**Exercise brief:**
Translate this sentence from the yoga passage below into Spanish: "Yoga is not a luxury, but rather a foundation for healthy living."

**Passage provided:**

Freedom in the body relates directly to freedom in the mind. In yoga, when you stretch and expand the edges of your physical expression, it translates to an exploration of your thoughts and feelings. Yoga cues us to slow down our movements so we can really connect to what is unfolding in our physical experience in the moment, giving us insight into the subtleties of mind-body connection. For example, a certain movement might trigger a certain thought pattern or emotional vulnerability, and we get to step back within ourselves to objectively witness this connection. In this way, the skill of mindfulness is constantly being rehearsed during yoga class, and by practicing yoga more often it helps you shift into “mindfulness state” more easily over time. The repeated practice of this results in a gradual unfolding of knowing yourself more objectively and intimately, and just like any relationship you cannot build it with a visit once a year. It takes time and commitment, but it is so rich and fulfilling when that relationship is truly developed.
Between the relationship of mind and body, there is also the breath, and in yoga breath control (pranayama) should always be practiced. It might seem strange that we need to practice breathing, something so natural and automatic to life, but harnessing the control of our breath has more effect on your physical and mental state than most of us can imagine. Your breath is the one part of your autonomic system that can be under your control, and therefore can be used as a regulation piece to affect our internal health and energy. Gaining mastery over your breath is like learning a life hack for your nervous system, yet so many of us have poor connection and control of our breath. We assume breathing to always be there for us without any effort, yet as the mind and body get disregulated so too does the breath (and vice versa). To correct this we need to relearn and develop our breath control skills, and this requires repeated exposure in order for it to become automatic.
I read a quote that says, “Yoga is not a work out, but rather a work-in.” In this day and age where chronic stress, anxiety, depression, and feeling like we can’t keep up with the pace of life, we have become disconnected to ourselves, so it is critical we find ways to restore our balance within. Yoga is this platform; we don’t need another pill, we need connection, and this is exactly what yoga provides us. But yoga is experiential… The benefits can’t be lived in theory. The fruits of this discipline only come with investment of time (as with most things in life), and this takes dedication and ongoing practice. It will never hurt you to practice yoga occasionally, but I promise you, if you make your practice a priority, one day it will take you down a journey of indescribable depth and open new freedoms and abilities for you. Yoga is not a luxury, but rather a foundation for healthy living.
I am aware of the privilege that comes from being in my demographic and how this plays out in having yoga accessible to me. There are many circumstances where yoga in a studio setting is not accessible—income level, where you live, access to transportation, clothes, the internet, your mental and physical health, etc. I have so much appreciation for organizations, such as Yoga Outreach, making yoga more accessible to everyone.

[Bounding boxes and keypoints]
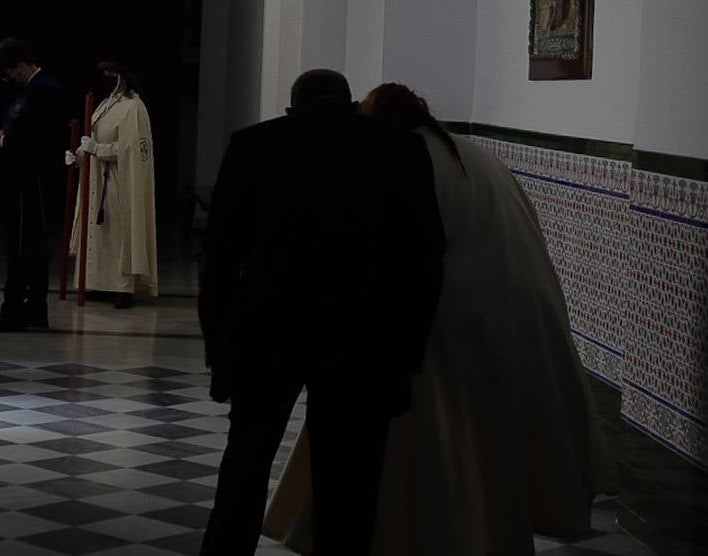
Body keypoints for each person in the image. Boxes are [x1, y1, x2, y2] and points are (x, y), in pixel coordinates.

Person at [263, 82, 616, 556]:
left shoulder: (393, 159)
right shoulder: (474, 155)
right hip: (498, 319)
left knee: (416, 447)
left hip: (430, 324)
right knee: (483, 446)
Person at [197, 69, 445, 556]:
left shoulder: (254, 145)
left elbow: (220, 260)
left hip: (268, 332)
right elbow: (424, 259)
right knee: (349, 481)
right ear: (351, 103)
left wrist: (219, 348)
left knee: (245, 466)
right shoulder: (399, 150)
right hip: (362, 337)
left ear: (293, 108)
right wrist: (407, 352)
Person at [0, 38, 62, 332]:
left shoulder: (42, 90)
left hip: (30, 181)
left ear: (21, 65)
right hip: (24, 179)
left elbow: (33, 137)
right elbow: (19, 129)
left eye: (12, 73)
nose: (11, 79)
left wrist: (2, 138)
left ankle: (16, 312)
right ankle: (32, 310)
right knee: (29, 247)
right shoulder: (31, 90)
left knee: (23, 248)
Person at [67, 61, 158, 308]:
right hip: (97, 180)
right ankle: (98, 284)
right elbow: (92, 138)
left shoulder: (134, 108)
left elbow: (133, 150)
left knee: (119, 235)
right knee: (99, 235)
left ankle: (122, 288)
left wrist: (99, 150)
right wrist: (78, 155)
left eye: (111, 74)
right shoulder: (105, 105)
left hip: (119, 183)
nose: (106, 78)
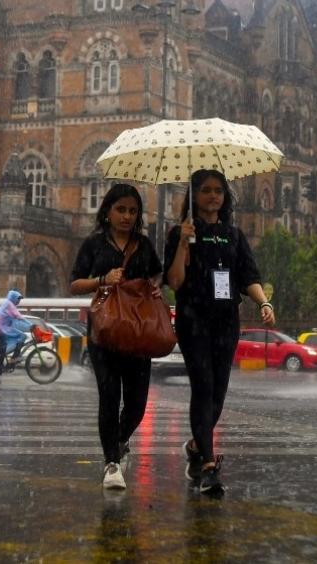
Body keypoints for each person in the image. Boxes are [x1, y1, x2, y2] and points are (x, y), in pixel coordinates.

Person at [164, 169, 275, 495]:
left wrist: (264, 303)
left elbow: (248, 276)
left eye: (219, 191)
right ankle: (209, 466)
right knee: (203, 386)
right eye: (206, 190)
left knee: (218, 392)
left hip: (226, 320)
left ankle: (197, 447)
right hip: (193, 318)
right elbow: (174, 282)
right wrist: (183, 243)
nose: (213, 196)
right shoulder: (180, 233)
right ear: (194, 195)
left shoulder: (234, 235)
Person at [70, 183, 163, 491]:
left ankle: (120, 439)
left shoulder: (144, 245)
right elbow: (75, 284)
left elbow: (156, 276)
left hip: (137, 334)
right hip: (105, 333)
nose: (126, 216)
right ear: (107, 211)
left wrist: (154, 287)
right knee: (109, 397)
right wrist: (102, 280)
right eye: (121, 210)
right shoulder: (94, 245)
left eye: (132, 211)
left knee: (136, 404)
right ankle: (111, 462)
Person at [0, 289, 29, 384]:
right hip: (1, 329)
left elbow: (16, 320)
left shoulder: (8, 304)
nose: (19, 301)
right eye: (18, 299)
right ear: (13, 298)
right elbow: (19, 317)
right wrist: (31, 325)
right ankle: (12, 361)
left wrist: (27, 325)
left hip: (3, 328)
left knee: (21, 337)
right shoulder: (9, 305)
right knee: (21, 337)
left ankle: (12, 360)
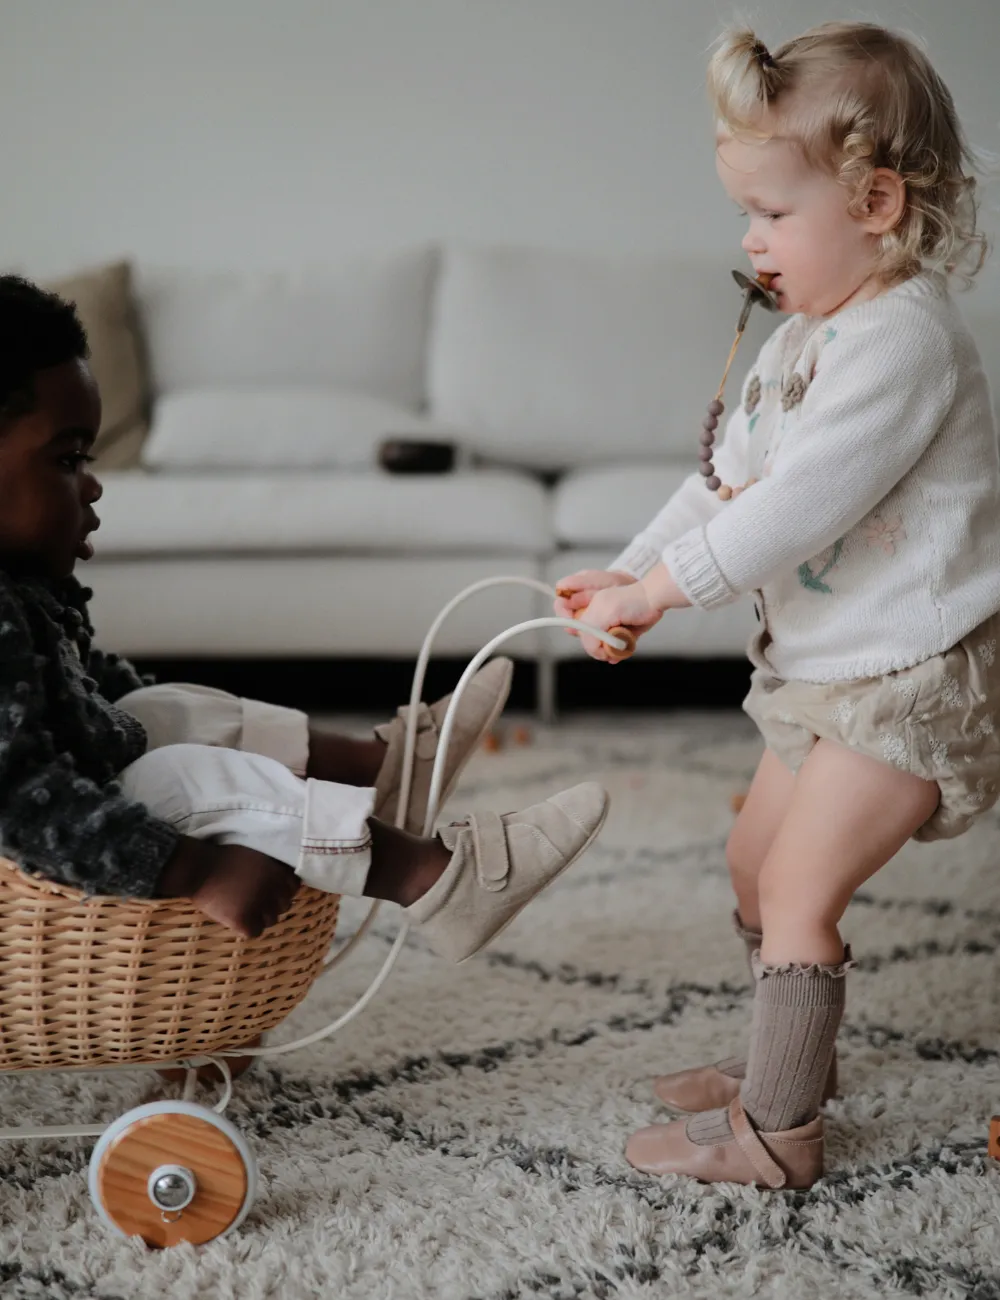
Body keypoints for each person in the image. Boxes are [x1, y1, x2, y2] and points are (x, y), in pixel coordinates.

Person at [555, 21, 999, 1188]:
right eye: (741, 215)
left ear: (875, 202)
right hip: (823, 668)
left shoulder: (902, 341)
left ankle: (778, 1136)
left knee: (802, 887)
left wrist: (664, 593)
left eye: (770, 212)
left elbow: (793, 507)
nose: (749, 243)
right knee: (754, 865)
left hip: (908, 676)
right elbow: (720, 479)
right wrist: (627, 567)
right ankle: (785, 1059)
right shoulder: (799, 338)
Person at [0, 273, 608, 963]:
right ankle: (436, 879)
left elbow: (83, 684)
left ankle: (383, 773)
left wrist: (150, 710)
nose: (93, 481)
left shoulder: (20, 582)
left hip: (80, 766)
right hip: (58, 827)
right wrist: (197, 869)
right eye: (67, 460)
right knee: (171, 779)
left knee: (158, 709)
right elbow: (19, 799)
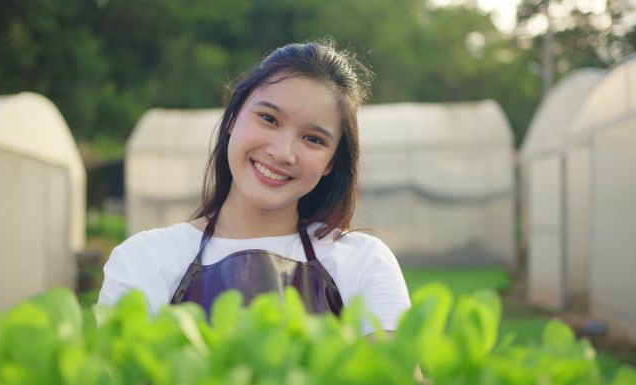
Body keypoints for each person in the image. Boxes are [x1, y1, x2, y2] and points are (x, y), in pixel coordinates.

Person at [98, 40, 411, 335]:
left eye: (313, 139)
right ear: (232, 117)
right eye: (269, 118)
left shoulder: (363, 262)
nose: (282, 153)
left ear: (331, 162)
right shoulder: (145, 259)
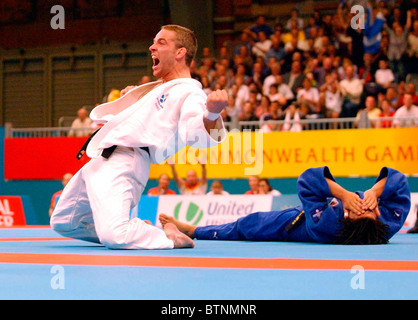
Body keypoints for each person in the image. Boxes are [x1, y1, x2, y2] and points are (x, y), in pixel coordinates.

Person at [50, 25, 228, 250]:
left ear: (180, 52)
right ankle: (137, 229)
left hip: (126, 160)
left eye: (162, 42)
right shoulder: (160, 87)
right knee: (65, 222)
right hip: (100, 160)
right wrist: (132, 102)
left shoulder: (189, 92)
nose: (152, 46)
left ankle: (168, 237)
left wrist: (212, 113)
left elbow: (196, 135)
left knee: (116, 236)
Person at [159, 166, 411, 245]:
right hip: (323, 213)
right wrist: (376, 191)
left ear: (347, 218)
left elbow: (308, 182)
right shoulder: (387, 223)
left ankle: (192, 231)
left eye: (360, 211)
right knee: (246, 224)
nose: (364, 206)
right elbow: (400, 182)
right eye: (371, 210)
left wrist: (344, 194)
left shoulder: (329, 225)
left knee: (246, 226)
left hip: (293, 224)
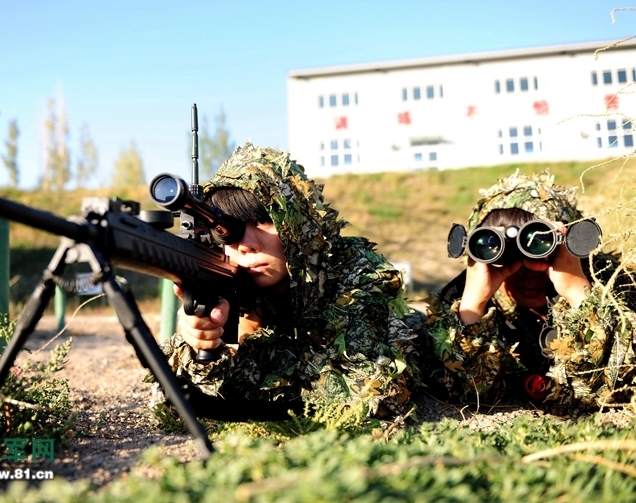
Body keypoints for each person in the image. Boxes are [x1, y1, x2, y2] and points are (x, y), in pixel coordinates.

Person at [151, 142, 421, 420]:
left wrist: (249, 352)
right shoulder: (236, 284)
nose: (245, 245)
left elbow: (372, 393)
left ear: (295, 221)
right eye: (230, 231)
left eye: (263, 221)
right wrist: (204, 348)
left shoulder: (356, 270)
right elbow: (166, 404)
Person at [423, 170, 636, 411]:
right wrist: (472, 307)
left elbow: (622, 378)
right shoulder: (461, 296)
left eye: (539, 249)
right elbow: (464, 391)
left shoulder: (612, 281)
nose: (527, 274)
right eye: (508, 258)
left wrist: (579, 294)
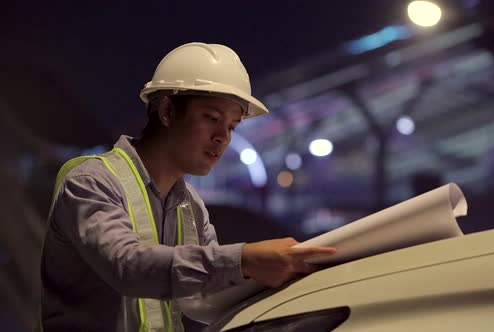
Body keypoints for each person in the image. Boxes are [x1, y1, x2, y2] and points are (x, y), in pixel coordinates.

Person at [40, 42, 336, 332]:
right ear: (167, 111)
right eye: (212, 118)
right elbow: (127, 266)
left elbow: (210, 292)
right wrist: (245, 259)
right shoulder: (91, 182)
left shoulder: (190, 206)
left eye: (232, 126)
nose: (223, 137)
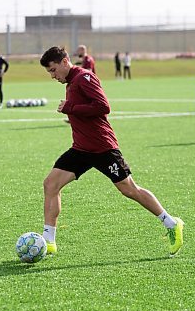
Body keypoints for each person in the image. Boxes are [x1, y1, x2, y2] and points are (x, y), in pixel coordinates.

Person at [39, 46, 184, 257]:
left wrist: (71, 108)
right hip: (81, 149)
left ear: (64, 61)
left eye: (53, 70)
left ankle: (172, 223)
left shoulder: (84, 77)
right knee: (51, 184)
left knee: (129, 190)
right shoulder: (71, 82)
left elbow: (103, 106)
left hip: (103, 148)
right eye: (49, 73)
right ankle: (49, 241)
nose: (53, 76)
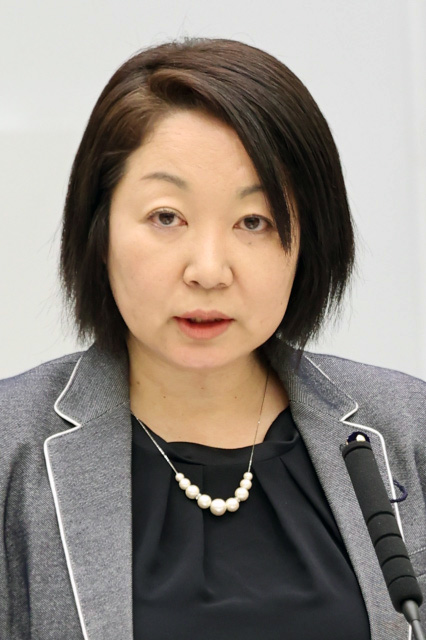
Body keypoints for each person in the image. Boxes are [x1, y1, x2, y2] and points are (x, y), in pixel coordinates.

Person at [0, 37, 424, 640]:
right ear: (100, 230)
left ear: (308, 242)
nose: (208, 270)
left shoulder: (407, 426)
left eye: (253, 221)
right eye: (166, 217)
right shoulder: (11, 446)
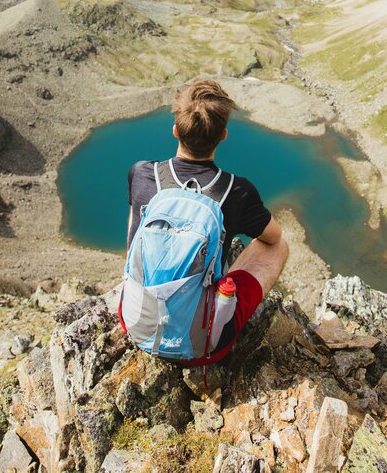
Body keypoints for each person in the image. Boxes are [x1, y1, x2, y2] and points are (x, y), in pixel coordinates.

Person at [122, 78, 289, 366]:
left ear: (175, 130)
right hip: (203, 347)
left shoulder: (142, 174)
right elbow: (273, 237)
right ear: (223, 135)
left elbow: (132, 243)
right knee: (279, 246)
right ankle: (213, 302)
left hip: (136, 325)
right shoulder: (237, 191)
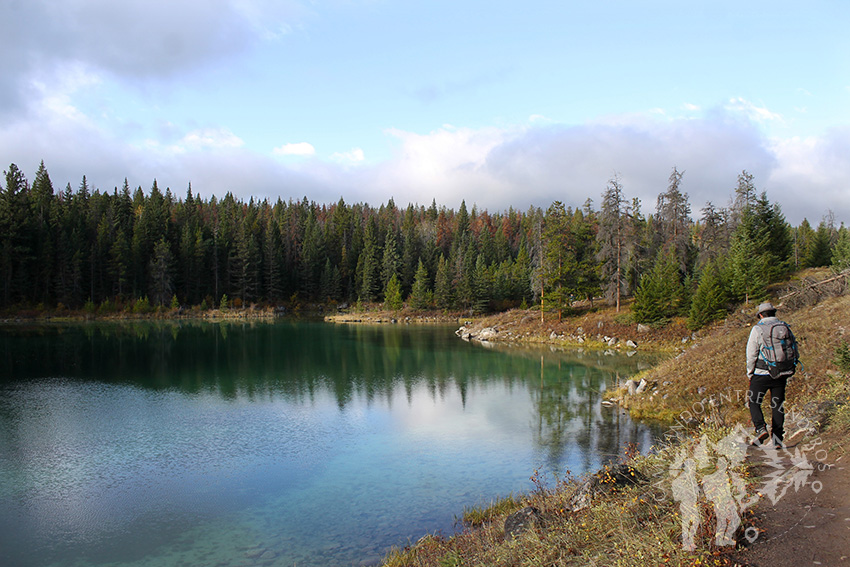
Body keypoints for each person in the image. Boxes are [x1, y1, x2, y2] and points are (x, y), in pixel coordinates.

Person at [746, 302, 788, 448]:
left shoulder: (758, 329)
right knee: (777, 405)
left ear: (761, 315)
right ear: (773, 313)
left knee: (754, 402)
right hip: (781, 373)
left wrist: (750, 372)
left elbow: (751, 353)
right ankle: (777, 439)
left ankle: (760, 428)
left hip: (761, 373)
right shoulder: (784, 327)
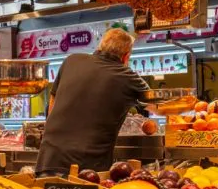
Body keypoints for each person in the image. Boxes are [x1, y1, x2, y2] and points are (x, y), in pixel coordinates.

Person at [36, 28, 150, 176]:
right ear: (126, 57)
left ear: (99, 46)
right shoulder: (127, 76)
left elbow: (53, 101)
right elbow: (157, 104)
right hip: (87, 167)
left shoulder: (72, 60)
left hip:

**Task response:**
El yoga no es un lujo, sino más bien una base para una vida saludable.